Good food and drink are essential components of a good quality and pleasantly spent holiday. Traditional Czech cuisine is usually high in calories and mainly comprised of dumplings, sauces, pork, beef and hearty soups. In the past this was not so - basic old Czech recipes consisted of potatoes, cereals, pulses, wild mushrooms, fruit, fish and meat.
Classic lunch menus are mostly comprised of a soup, a main course and a dessert, and sometimes a green salad. Soups are generally very popular and are most often served up as a broth with vermicelli or with liver dumplings, garlic soup, and hearty soups such as potato soup, tripe soup, goulash soup or leguminous soups. Among the most celebrated dishes belong svíčková na smetaně - a sirloin of beef, deliciously combined with a cream sauce and an indispensable portion of Czech dumplings - and also vepřo-knedlo-zelo - pork-dumplings-cabbage - and duck or goose served with dumplings and sweet red cabbage.
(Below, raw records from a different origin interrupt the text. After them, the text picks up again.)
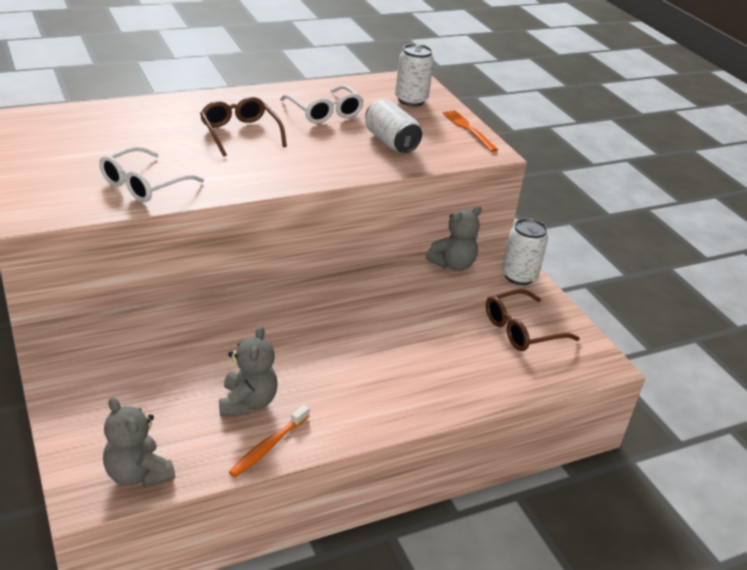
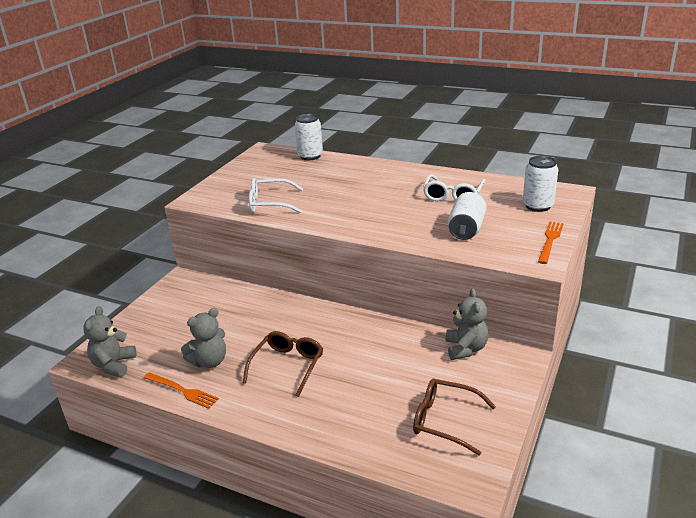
camera: 55 degrees right, 5 degrees down
(240, 133) = (372, 192): brown glasses -> brown glasses (287, 366)
(268, 446) = (182, 391): orange toothbrush -> orange fork
(453, 264) = (466, 349): grey teddy bear -> grey teddy bear turned 105 degrees counterclockwise
(519, 276) = (508, 383): white can -> white can (310, 156)

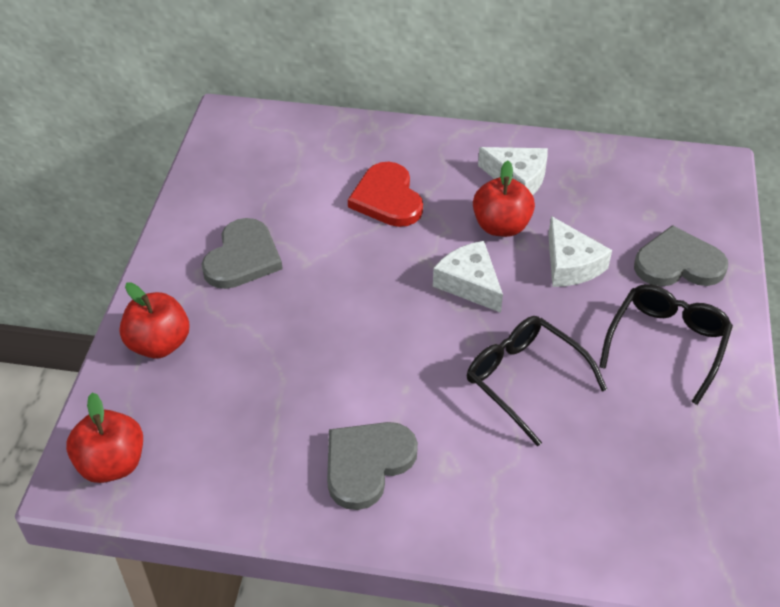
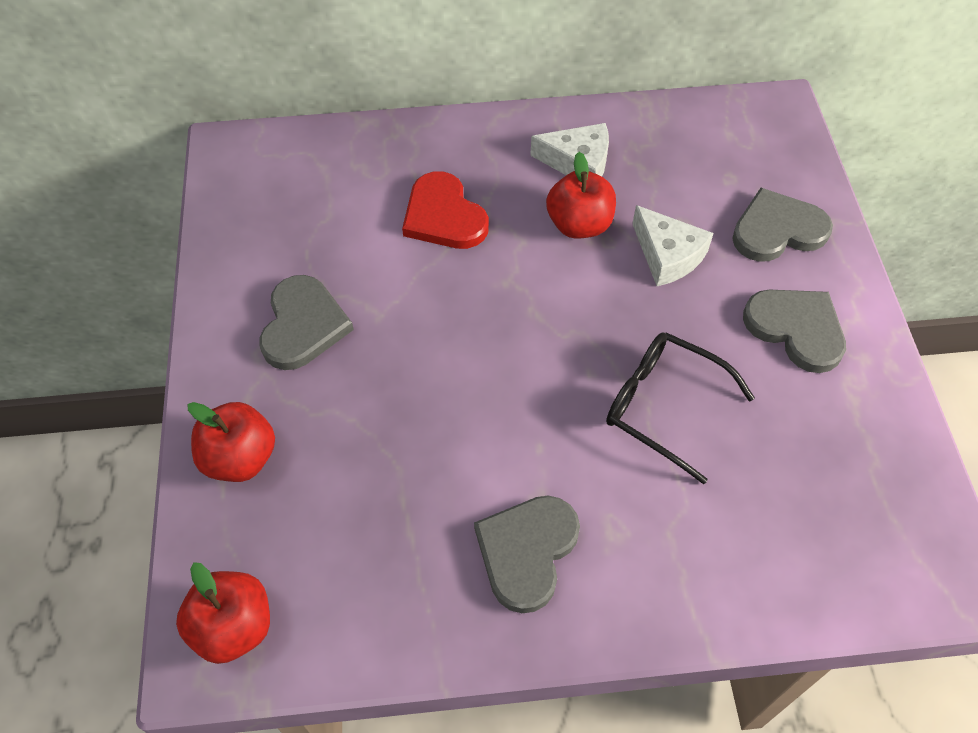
camera: 15 degrees left, 10 degrees up
(469, 283) = (567, 302): white cheese -> none
(666, 344) = (796, 329): black glasses -> grey heart

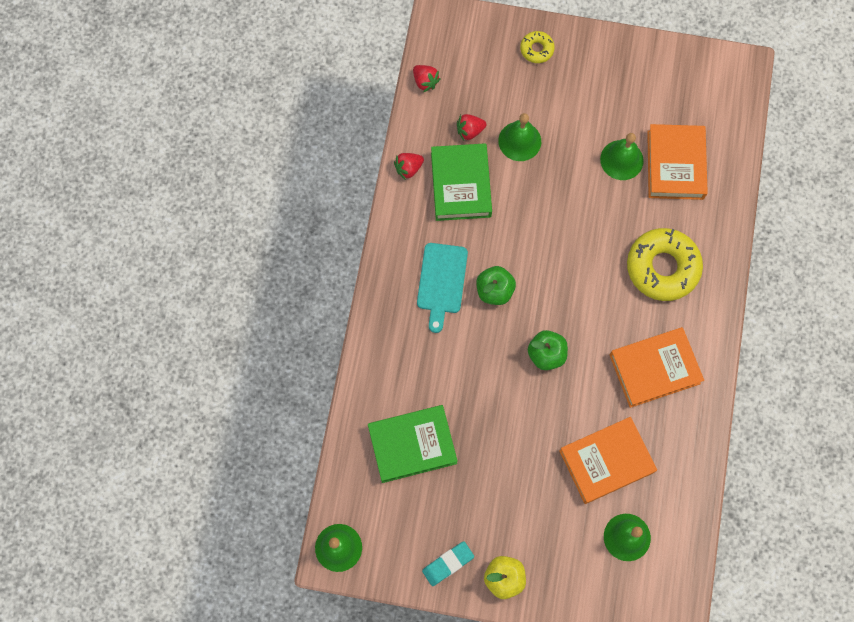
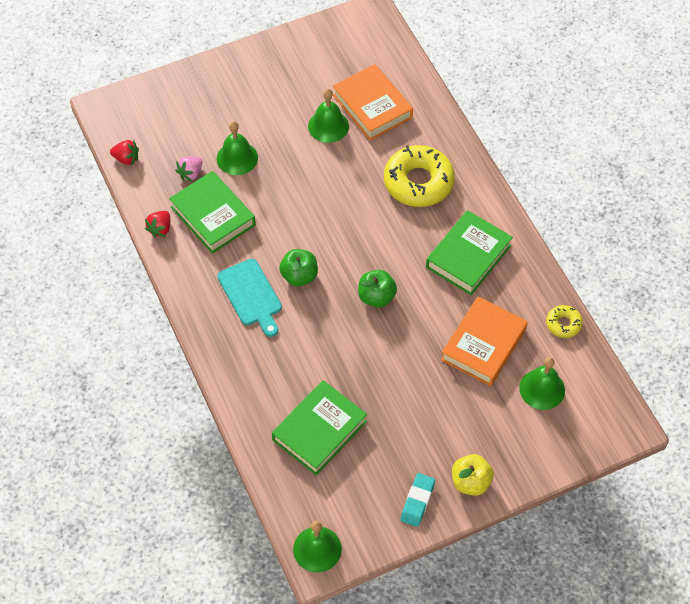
camera: 35 degrees left, 15 degrees down
(469, 131) = (190, 173): red strawberry -> pink strawberry
(536, 49) = (201, 87): yellow donut -> yellow donut (563, 324)
(654, 369) = (468, 256): orange book -> green book

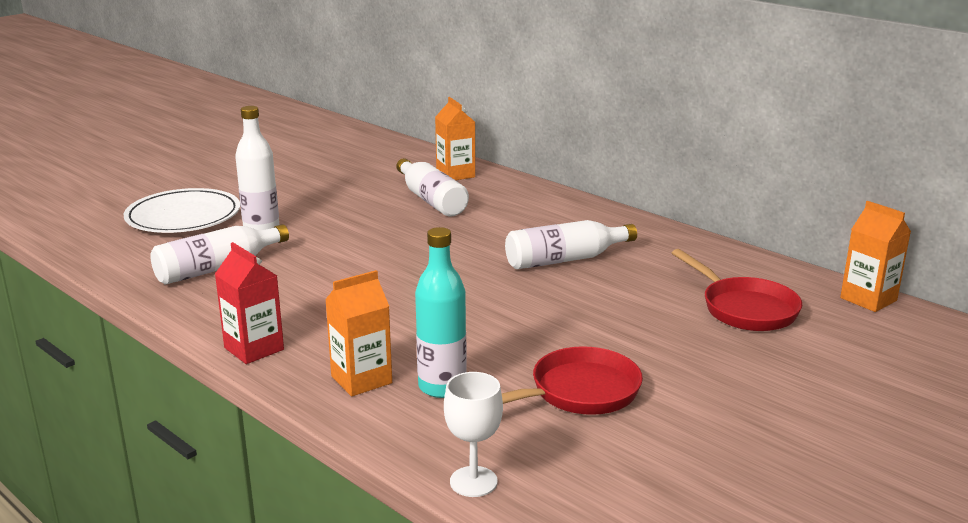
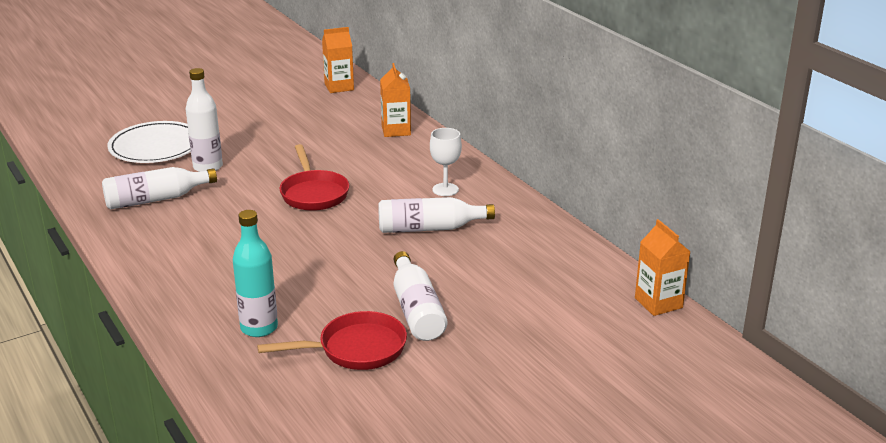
camera: 15 degrees right, 5 degrees up
(254, 349) = (144, 274): red carton -> none
(361, 379) = (205, 312): orange carton -> orange carton (339, 87)
(431, 200) = (359, 154): white bottle -> white bottle (416, 310)
(473, 481) = (233, 406): white goblet -> white goblet (445, 189)
(744, 309) = (544, 296): red pan -> red pan (313, 193)

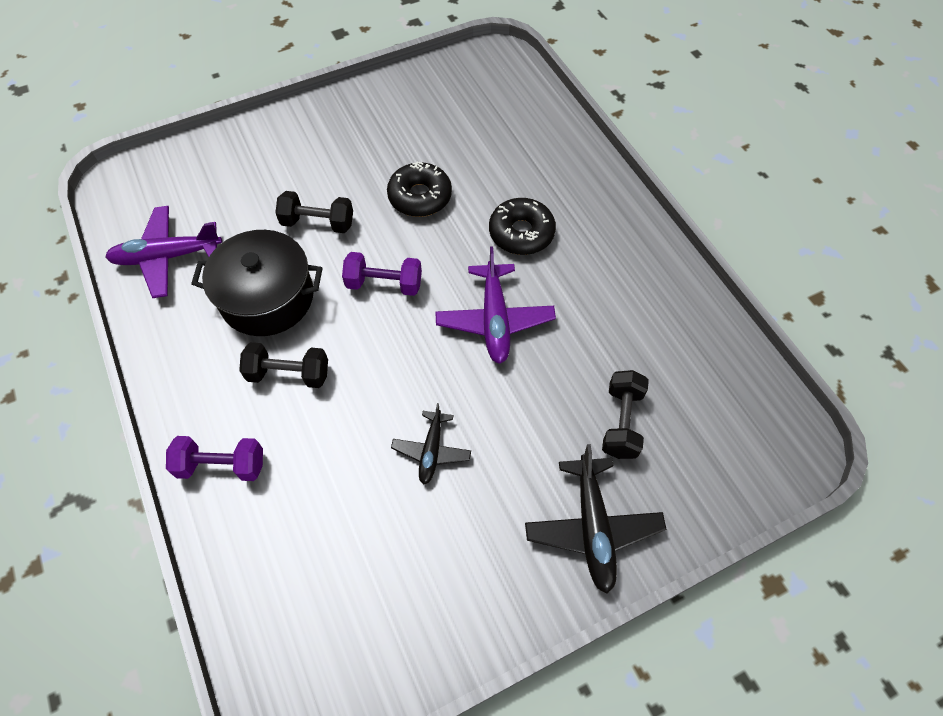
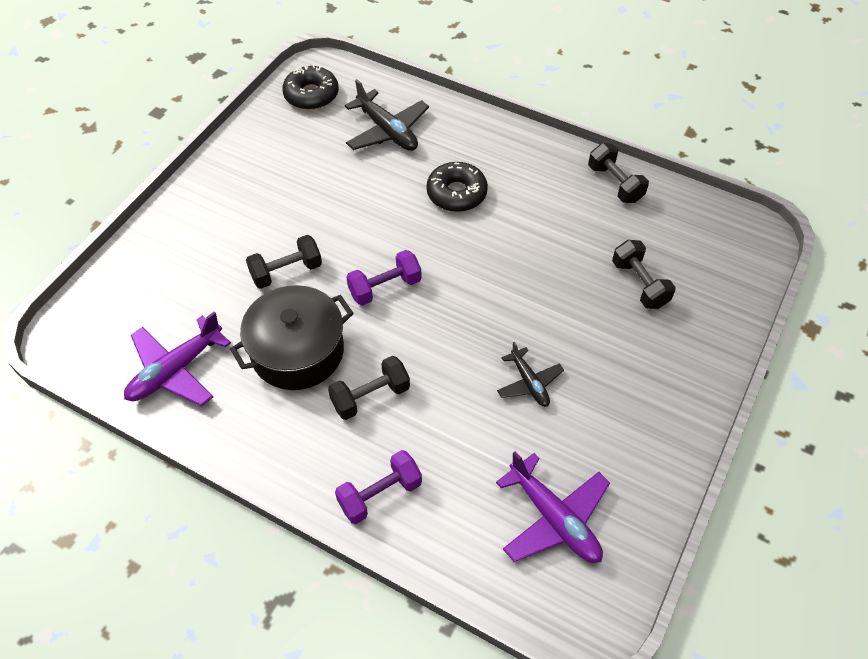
camera: 35 degrees left, 5 degrees down
(420, 197) = (353, 207): black donut -> black donut (311, 95)
(494, 320) = (492, 266): purple plane -> purple plane (554, 518)
(592, 527) = (679, 363): black plane -> black plane (387, 131)
(685, 307) = (615, 184): none -> black dumbbell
Beer is considered the national drink and domestic brands are favoured in homes and restaurants. When it comes to wine, Moravian varieties are enjoyed above all.
Czech cuisine has been to some extent historically influenced by food prepared in neighbouring countries and has subsequently borrowed from their ingredients. Hence the fried pork schnitzel, deep-fried cheese or beef goulash have been adopted into Czech cuisine. Compared to other cuisines sweet dishes are considered to be fit for main course. Fruit dumplings, filled for example with blueberries, strawberries or plums, are among the most favourite of such dishes and are most pleasing when served strewn with sugar and curd cheese and draped in drawn butter. Pies and pastries made of cheesecake, poppy seeds or jam fall among traditional desserts. Fish is not found so often in Czech cuisine, despite the fact that fried carp with potato salad is traditionally served for Christmas dinner. The versatility of wild mushrooms stands out in the Czech Republic more than in any other European country. Mushroom-picking is considered a national passion. Likewise, Czech cuisine is varied by the different local customs used in preparing food. ‘Krkonoše sour soup’ from the Giant Mountains comes to mind here, as well as the much favoured potato pancake (bramborák).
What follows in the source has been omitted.